Monday, April 18, 2005

Best of the Bins 4

The Amazing Spider-Man #240 & 241
Written by Roger Stern
Illustrated by John Romita, Jr., Bob Layton and Frank Giacoia
(Marvel Comics)

I actually won my copy of ASM #240 at a Fun Night that my school was putting on. It was one of those mystery fishing games, or possibly a bean bag toss prize, I'm not really sure anymore. But I can say that this issue, and the issue following it, are pretty much responsible for getting me involved in the collecting and reading of comic books.

About a month after getting #240, I was in my local 7-11 to get some candy, or a Slurpee or something when I saw #241 sitting in the spinner rack. It was at this crucial moment where it dawned on me that this was part two of the great Vulture story that I read in that other comic. I knew that I had to have it, and after much begging and pleading to the parents, I did. The rest, as they say, is history.

As for the story itself, the first issue (titled 'Wings of Vengeance') was a perfect jumping on point for new readers - or any reader for that matter. We meet Adrian Toomes, aka The Vulture, who is now living on the west coast, far away from Spider-Man and happy to not have to be dealing with him or his ilk on a daily basis. He stumbles upon a news article in The Daily Bugle stirring up bitter memories from his past that set him on a path back to New York and revenge.

Naturally a scheme is set into motion that will undoubtedly pit Toomes against your friendly neighbourhood Spider-Man.

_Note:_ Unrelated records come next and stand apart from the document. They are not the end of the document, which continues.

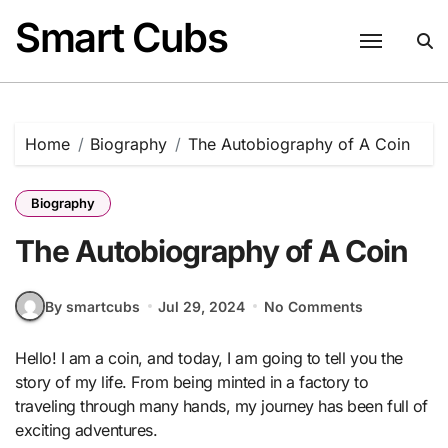
Skip
Smart Cubs
to
content
Home
Biography
The Autobiography of A Coin
Biography
The Autobiography of A Coin
By smartcubs
Jul 29, 2024
No Comments
Hello! I am a coin, and today, I am going to tell you the
story of my life. From being minted in a factory to
traveling through many hands, my journey has been full of
exciting adventures.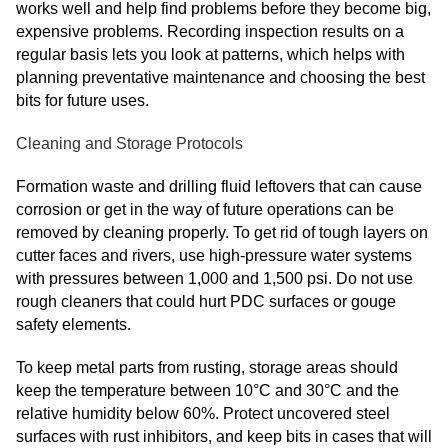
works well and help find problems before they become big,
expensive problems. Recording inspection results on a
regular basis lets you look at patterns, which helps with
planning preventative maintenance and choosing the best
bits for future uses.
Cleaning and Storage Protocols
Formation waste and drilling fluid leftovers that can cause
corrosion or get in the way of future operations can be
removed by cleaning properly. To get rid of tough layers on
cutter faces and rivers, use high-pressure water systems
with pressures between 1,000 and 1,500 psi. Do not use
rough cleaners that could hurt PDC surfaces or gouge
safety elements.
To keep metal parts from rusting, storage areas should
keep the temperature between 10°C and 30°C and the
relative humidity below 60%. Protect uncovered steel
surfaces with rust inhibitors, and keep bits in cases that will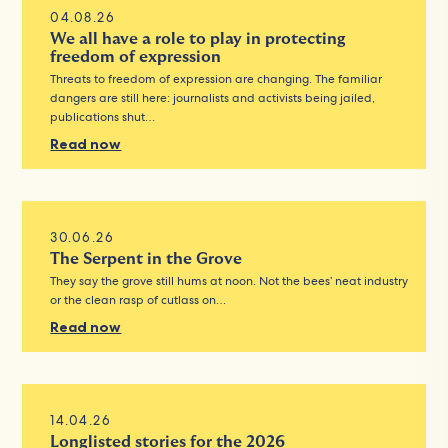
04.08.26
We all have a role to play in protecting
freedom of expression
Threats to freedom of expression are changing. The familiar
dangers are still here: journalists and activists being jailed,
publications shut…
Read now
30.06.26
The Serpent in the Grove
They say the grove still hums at noon. Not the bees’ neat industry
or the clean rasp of cutlass on…
Read now
14.04.26
Longlisted stories for the 2026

This was, and still is, some of my favourite Roger Stern stuff. I know people would argue me on this point, but I think Stern was pretty much at the top of his game during this period. Sure, the story does feel a bit dated (the indicia puts it at 1983), but it doesn't feel at all tired or cheesy to me.

It was also during this time John Romita, Jr. was just starting to show what he could really do on a comic book page - and just look at those covers. Great stuff. The layouts were pretty standard - roughly 6 panels a page - but the body language of the characters and the pacing of the stories were just classic Spidey. The only thing that really differentiated these tales from the Spidey stories of the '60s was the more 'sophisticated' soap opera elements of Peter Parker's life. A little corny by today's standards, sure, but less-so than the Conway stories of the '70s and the overdramatized stuff we see on the shelves today.

This was just good old solid storytelling without a lot of flotsam and jetsam to bog it down.

And 22 years later, I still love reading these issues.